Since at least 2012, the world of medical records in both the public and private sectors remains dominated by a push toward interoperable data, and more broadly useful health data. Like everything else in American healthcare, the effort has been only moderately successful despite a price tag in the billions. In a modern digital world, where technologies in so many industries are bringing better insights and next generation efficiency – driven by cloud computing, big data, AI and machine learning – U.S. healthcare companies still operate without a single unified medical records format.
Worse still, we’re spending our money in all the wrong places, investing about $5 billion annually into initiatives in scheduling, monitoring and medication tracking. Yet far less is spent on access to data, or on interoperable medical records. Generations of medical records are sitting in countless VA hospitals warehouses, and in the databases of every major insurer, on the campuses of research universities and in the offices of every doctor large and small around the country. Within those records are medical outcomes for everyone who ever visited a doctor, the longitudinal data of broader populations, the hidden warning signs of future diseases, the untold answers to drug efficacy questions, the indicators and the contraindicators.
None of this data is broadly useful as presently constituted. And, none of it is ready for primetime consumption by the big data machine our nation is building elsewhere in industry and business – until now.
1. AI is Solving Medical Record Interoperability
Thanks to advances in AI and machine learning, a solution to the medical record interoperability question has emerged – and it’s the kind of advance that may drive the next generation of health data technology.
Cognitive technologies are being used more extensively than ever in health data to guide people through operating complex data processes, to consume the growing volume of health information and to extract actionable insights from the noise. There are numerous successful examples of applied AI in health data that are today delivering highly accurate information treatment and workforce augmentation.
One example of applied AI uses cognitive technologies to acquire, structure and deliver health records into research grade data sets. The process takes an enormous volume of paper medical records, and automates the extraction of information on each page, a capability which has helped break down the data illiquidity challenging the healthcare industry.
This is how it works: computer vision is used in coordination with natural language processing to convert millions of records and notes into electronic documents. The electronic records are then processed by real people, to disambiguate the information they contain and make adjustments to the information that was incorrectly transcribed by the system. Connect this process to a machine learning feedback loop, and we can continuously train the AI digitizing system with manual intervention for greater accuracy.
With this process, we can accumulate and refine our data sets until they reach a high level of accuracy, in the form of a structured digital record.
2. Imagine AI on a Healthcare Blockchain
Applying AI to records extraction is only a first step. Imagine the value AI could offer in the future to a potential healthcare blockchain, where the benefits of distributed records could be paired with cognitive technologies to target health insights automatically.
AI “agents” could one day soon be deployed on a health information blockchain to facilitate the discovery, development and delivery of an unprecedented level of personalized medicine.
If the blockchain were populated with health data, a swarm of AI agents — built and certified by leaders in the medical community — could search the records of individuals and populations in real-time, reflecting on each record as a single instance in a longitudinal databank. The AI agent could search for health-related warning signs and red flags that a doctor could easily miss in person and could aggregate the trends and insights of giant populations, predicting diseases in individuals, and outbreaks and overlooked cures for populations.
3. Better Data, Improved Insights
Whether we discuss the short-term victory already in action today, where we are creating digital and more sharable records, or the long-term vision, where our cognitive technologies power a generation of medicine-changing insights, one rule remains true. Accumulate enough structured records and the possibilities become endless.

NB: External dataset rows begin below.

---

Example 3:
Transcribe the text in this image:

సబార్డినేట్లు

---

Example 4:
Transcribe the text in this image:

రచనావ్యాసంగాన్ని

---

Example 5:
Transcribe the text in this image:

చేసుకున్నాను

If doctors have access to a patient’s entire medical history at the time of their visits, they become armed with far more meaningful information. If a research university could pull every cancer-related treatment outcome of the last five years with a few simple clicks, they would have far better statistical information at their fingertips as they search for the next generation of cures. Imagine, pharmaceutical companies selecting better trial groups, and pharmacists making better drug interaction choices; insurers improving claims and government health organizations more easily monitoring public health emergencies, catching correlations quicker and delivering information back to healthcare providers based on near real-time information.

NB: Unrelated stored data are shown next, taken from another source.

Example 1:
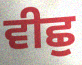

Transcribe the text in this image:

ਵੀਛੁ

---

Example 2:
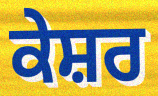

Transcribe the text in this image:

ਕੇਸ਼ਰ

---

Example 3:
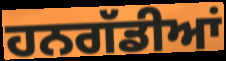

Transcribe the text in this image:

ਹਨਗੱਡੀਆਂ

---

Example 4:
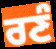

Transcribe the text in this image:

ਰਣੰ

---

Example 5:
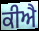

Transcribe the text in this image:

ਕੀਐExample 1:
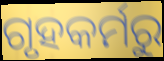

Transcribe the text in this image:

ଗୃହକର୍ମରୁ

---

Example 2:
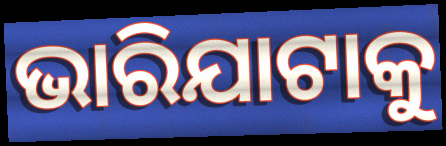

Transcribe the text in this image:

ଭାରିଯାଟାକୁ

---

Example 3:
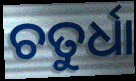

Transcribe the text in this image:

ଚତୁର୍ଧା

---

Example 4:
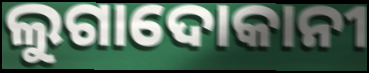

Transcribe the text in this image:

ଲୁଗାଦୋକାନୀ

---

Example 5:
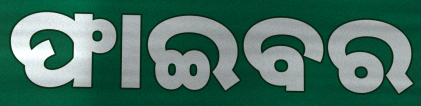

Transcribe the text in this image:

ଫାଇବରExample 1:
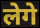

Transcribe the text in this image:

लेगे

Next-gen Tech to Solve Healthcare Challenges
Healthcare is under fire in America. Perhaps for good reason. The industry has for the most part not benefitted from a world growing more and more intelligent and efficient with each technological advance. Today, the industry should feel a sense of pressure to find new and better ways to share information and uncover patterns. With the sticker price for American healthcare being what it is, the attitudes of the general public and in the near enough future, the public policies of the country will increasingly demand either lower costs or better outcomes.
At its core, AI and machine learning may today be used to automate the digitization of medical records, but one day soon, the same tools could be the silver bullet. The tools exist today to create once-in-a-generation innovation, pushing U.S. health care into the modern digital era while simultaneously driving more actionable insight with less waste, more breakthroughs, improved care and better medical outcomes.